Three extensions are in the works:
- Full multilingual version, colloquial Spanish (Mexico, Argentina, Colombia), colloquial French (Maghreb, Quebec), starting with countries whose public-health systems mirror Brazil’s SUS.
- Instruct version with returned explanation (“I think this is hydrocephalus, based on the description of intracranial pressure”).
- Federated training across the 45 reference centres of RARAS-BRDN, refining the model on real clinical narratives without moving any patient data.
Sources
Training data comes exclusively from public sources: the HPO ontology (Jackson Laboratory, CC-BY 4.0), its official Babelon HPO-PT translations (CC-BY 4.0), and colloquial terms collected by internal curation without any real patient data.
Pseudonymisation
No personally identifiable data was used in any phase of training. The Brazilian clinical examples used in validation (n=22 HPOs, 5 real cases) were provided by medical collaborators with explicit consent and fully de-identified before use.
Not a diagnosis
Araras is a term encoder, not a diagnostic system.
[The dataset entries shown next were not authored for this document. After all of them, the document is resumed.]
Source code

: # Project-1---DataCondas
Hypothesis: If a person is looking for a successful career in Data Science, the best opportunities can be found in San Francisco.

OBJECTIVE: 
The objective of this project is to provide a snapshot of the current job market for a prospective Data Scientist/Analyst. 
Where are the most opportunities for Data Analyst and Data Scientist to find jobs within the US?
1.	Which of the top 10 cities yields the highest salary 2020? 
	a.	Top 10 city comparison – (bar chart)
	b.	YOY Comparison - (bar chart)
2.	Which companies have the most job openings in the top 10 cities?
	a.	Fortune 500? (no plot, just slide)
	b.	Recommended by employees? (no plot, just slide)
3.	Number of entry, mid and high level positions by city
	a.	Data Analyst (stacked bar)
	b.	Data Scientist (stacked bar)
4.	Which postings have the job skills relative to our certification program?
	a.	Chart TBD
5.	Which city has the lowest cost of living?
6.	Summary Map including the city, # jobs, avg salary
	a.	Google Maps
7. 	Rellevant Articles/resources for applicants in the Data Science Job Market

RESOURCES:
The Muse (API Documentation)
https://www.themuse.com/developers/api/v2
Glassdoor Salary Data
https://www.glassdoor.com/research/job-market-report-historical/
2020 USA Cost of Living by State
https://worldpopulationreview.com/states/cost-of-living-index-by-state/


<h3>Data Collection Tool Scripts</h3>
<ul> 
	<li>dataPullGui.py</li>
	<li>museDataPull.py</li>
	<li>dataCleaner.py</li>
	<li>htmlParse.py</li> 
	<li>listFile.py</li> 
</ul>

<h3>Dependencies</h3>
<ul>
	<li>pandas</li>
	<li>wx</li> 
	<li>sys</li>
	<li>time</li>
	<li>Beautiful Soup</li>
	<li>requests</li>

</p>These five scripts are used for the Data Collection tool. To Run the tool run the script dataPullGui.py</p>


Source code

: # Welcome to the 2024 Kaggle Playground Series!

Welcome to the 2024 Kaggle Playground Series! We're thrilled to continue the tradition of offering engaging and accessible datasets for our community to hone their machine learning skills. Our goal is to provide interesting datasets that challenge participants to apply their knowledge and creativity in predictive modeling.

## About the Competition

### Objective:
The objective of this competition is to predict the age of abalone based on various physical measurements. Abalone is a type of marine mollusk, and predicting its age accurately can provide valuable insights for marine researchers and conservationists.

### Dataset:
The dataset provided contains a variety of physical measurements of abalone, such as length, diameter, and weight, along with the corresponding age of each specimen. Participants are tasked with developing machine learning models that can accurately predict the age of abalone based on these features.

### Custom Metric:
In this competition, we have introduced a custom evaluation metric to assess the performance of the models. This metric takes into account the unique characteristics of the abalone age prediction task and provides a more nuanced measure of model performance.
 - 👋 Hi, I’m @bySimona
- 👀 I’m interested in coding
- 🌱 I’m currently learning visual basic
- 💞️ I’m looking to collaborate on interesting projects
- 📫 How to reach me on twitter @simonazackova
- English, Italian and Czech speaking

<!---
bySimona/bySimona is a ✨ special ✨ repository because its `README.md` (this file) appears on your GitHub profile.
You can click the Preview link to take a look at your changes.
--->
It answers the question “which HPO term is closest to this phrase?”, not “what disease does this patient have?”. Its output should always be reviewed by a licensed health professional before any clinical decision.
Known biases
The model inherits biases from BioLORD-2023 (trained predominantly on Anglophone literature) and from HPO itself (catalogued predominantly in European populations). Brazilian colloquial coverage was deliberately biased toward under-represented regions (Northeast, North), but gaps remain. Reports of uncovered terms are welcome via issues on the repository.
License and attribution
Apache 2.0, inherited from BioLORD-2023. Recommended citation available on the model card.